映画『記憶にございません!』(2019年、監督・脚本:三谷幸喜)を鑑賞。主演は中井貴一。
総理大臣・黒田啓介(中井貴一)は病院のベッドで目を覚ますが一切の記憶がない。演説中に投石を受け、病院に搬送されたのだ。自分が史上最悪のダメ総理だと告げられた啓介はショックを受けるが、記憶喪失の件は秘書官3名( ディーン・フジオカ、小池栄子、迫田孝也)だけの秘密とされた。政策はおろか、閣僚の顔と名前、そして息子の名前すらわからない始末。よりによってこんなときに、米国大統領(木村佳乃)が来日してくるが……。
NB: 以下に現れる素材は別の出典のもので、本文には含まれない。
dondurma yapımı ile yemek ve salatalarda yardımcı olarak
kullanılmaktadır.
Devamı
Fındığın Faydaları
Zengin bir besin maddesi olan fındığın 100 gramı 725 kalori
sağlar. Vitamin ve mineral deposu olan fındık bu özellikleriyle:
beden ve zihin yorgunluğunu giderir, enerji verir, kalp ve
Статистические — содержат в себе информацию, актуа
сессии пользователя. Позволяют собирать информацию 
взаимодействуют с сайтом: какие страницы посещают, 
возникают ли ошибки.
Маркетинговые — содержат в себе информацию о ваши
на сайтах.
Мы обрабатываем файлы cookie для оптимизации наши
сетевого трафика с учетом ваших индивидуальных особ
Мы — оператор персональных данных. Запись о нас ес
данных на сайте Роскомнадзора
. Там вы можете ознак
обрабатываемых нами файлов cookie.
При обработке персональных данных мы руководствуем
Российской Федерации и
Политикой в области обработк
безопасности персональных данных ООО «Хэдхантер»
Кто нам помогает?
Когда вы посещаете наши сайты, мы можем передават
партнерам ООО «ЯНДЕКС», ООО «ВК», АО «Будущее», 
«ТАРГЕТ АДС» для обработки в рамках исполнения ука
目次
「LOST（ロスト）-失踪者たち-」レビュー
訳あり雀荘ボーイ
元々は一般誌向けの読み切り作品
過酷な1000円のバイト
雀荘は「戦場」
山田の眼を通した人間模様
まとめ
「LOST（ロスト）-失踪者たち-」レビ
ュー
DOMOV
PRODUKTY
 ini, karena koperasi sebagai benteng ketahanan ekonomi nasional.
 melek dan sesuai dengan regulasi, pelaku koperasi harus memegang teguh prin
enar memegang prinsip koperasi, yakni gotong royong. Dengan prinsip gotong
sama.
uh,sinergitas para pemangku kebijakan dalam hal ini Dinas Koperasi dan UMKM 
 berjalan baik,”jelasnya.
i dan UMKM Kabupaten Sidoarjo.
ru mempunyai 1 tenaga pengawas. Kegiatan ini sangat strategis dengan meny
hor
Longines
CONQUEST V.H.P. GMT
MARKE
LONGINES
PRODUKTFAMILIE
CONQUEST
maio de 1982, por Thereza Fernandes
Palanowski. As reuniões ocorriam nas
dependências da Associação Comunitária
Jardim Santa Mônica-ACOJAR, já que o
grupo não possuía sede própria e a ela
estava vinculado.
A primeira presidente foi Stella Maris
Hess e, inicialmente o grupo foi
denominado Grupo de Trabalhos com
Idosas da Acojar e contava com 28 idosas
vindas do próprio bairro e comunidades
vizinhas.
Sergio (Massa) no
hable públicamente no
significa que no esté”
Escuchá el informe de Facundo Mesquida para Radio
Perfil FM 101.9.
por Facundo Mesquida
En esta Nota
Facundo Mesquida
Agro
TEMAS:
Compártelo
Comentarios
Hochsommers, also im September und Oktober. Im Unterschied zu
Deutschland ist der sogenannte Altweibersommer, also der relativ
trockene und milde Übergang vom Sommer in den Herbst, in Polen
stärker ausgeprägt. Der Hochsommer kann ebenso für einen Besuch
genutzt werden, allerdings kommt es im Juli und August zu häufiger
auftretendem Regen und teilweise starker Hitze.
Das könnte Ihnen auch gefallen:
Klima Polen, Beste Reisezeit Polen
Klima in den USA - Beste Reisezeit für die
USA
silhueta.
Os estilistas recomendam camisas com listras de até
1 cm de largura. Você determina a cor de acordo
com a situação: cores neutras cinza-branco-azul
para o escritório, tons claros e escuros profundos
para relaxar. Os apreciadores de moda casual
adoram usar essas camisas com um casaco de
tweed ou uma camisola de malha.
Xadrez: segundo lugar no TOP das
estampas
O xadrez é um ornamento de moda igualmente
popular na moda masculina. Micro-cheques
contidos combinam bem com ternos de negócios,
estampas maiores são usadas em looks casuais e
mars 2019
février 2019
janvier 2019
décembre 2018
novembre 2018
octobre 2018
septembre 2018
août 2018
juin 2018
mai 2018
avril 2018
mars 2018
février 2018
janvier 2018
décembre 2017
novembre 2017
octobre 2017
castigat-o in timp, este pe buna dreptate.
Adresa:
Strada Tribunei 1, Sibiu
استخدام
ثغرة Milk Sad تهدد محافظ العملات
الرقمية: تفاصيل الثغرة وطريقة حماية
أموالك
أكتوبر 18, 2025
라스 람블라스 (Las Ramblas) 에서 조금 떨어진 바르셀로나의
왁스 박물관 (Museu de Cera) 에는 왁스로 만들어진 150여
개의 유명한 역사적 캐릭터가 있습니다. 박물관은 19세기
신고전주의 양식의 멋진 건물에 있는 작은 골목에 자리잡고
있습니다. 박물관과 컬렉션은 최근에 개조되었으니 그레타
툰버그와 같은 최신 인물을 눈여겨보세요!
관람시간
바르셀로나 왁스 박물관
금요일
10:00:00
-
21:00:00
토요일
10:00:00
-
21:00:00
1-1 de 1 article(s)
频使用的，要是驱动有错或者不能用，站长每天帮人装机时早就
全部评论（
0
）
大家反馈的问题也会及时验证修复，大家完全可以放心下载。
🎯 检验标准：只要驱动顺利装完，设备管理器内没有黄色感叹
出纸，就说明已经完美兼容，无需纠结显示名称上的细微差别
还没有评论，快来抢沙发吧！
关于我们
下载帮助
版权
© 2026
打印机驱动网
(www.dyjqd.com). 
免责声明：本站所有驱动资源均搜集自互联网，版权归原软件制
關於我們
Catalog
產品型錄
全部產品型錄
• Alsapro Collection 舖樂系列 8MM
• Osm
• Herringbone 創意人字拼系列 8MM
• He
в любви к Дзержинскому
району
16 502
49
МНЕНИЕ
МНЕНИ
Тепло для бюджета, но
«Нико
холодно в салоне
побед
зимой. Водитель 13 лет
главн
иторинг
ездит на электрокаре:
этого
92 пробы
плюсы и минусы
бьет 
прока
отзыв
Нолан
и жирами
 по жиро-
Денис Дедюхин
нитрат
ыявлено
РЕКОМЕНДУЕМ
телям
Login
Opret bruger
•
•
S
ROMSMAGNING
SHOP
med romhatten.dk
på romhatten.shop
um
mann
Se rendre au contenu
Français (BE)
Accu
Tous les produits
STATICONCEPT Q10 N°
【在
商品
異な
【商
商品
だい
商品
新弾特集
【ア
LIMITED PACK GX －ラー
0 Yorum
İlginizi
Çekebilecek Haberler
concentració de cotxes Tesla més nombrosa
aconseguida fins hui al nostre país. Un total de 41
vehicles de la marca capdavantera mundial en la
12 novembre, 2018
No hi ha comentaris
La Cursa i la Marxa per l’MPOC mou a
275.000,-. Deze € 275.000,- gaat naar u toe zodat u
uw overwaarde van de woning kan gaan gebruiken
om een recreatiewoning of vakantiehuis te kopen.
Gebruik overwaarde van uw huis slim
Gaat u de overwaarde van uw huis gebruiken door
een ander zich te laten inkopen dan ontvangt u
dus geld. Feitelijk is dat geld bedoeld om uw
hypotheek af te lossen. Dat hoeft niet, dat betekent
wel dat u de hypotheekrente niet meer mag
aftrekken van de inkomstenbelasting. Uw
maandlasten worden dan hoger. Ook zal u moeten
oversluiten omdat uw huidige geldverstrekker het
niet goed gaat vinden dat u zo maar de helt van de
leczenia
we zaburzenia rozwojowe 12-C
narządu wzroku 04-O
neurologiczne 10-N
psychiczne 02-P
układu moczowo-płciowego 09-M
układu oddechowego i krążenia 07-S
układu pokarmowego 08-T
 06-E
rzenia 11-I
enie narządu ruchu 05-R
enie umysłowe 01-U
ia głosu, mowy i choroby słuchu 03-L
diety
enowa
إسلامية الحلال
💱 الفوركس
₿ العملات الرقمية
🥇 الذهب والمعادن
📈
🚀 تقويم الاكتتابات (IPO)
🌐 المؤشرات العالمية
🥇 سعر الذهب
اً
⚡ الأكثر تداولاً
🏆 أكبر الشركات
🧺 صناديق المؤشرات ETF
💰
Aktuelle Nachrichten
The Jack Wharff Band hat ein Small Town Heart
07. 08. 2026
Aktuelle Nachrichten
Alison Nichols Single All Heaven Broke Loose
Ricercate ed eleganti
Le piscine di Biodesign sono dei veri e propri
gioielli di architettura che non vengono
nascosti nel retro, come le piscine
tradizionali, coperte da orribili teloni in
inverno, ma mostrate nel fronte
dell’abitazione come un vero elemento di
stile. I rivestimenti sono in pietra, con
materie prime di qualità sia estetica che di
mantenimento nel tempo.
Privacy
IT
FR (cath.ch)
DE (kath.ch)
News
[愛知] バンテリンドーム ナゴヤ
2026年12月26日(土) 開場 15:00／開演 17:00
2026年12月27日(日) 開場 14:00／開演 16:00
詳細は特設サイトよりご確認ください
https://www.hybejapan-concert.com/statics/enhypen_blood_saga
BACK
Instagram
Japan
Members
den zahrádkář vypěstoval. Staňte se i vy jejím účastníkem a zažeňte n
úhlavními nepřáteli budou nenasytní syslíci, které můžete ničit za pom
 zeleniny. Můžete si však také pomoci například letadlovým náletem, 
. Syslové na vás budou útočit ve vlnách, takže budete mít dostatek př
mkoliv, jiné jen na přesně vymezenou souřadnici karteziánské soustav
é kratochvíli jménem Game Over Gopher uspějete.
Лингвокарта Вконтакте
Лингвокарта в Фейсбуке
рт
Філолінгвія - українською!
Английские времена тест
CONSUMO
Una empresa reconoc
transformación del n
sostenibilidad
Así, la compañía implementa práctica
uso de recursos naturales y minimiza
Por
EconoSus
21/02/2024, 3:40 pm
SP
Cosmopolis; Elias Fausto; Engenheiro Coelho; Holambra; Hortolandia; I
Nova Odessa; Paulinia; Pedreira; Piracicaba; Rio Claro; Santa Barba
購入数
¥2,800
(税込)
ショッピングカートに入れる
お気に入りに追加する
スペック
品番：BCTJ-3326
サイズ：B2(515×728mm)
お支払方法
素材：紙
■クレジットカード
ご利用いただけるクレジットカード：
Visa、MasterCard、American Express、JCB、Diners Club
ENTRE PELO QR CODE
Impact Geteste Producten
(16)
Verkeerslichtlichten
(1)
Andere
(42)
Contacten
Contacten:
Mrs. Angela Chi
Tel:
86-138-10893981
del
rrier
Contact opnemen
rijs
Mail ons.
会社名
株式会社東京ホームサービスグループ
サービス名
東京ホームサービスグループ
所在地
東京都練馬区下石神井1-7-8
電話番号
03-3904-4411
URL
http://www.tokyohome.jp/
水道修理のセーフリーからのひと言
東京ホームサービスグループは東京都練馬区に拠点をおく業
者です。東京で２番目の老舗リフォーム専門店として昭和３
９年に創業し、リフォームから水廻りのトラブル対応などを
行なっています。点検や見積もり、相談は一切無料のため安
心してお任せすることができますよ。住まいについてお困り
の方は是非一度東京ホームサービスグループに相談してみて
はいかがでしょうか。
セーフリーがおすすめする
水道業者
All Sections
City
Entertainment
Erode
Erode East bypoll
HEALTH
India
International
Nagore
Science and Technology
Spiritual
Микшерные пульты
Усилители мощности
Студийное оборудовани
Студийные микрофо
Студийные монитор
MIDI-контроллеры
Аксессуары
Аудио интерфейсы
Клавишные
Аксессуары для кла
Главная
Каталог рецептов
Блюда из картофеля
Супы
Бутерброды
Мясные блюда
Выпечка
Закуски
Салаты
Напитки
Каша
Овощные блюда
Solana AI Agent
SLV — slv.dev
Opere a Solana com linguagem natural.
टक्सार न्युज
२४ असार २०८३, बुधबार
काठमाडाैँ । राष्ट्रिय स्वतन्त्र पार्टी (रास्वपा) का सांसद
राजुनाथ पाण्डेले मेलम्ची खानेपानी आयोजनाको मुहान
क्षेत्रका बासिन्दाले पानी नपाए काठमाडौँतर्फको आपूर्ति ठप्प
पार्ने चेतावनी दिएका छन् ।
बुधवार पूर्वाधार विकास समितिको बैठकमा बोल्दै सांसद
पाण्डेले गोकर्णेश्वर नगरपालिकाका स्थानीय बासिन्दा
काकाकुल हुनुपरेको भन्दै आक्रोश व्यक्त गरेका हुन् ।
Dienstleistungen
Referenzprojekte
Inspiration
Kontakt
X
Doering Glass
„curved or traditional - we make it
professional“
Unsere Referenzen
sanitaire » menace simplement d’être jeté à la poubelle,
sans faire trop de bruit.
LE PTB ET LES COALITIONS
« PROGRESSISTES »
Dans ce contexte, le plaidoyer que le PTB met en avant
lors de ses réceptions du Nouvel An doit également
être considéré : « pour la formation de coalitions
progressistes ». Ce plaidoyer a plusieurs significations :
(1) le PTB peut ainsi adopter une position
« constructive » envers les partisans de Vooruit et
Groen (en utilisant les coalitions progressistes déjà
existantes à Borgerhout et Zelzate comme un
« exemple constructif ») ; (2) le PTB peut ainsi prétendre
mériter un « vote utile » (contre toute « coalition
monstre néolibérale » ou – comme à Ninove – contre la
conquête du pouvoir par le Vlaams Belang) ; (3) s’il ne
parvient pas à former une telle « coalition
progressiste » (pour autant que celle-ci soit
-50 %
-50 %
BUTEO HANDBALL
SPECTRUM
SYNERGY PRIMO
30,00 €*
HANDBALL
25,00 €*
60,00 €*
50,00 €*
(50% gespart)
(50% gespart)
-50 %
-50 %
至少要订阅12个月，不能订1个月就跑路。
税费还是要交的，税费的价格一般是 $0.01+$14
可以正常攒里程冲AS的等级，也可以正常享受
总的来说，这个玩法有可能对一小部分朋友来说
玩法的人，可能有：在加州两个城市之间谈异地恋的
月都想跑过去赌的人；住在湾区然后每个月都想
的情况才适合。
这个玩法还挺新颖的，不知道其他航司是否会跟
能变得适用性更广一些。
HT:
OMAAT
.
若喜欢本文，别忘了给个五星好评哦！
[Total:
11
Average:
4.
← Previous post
期待せずに見始めたが、予定調和で進行するストーリーのなかな仄かな笑いがあった。最近の映画にありがちなヒネリもなく最後まで進んでいく。記憶を失った主人公が、昔の夢を思い出し、それを実現するために悪戦苦闘する。ありきたりだが、コメディは奇を衒わずこのくらい一本調子のほうがいい。
想定外に面白いというわけはないが満足した。それは芸達者の出演者たちの演技によるものだろう。これだけの出演者を集めていれば、そうそうずっこけることもないのだろう。
個人的にはもっと日本政治が直面している問題や、政治家を風刺した時事ネタを打ち込んでほしかったが、大手スポンサーがついた大衆向けの映画では難しかったのだろうか。政治を舞台にしているのにその点は物足りない。
三谷幸喜はテレビドラマで真価を発揮してきた。『古畑任三郎』、『王様のレストラン』、『新選組!』、『真田丸』などなど。映画もそこそこ面白いし興行成績も立派なのだが、ドラマ比べるともうひとつ見劣りがする印象がある。この違いはどこから来るのかわからない。自ら監督するからだろうか。ドウシテナノー。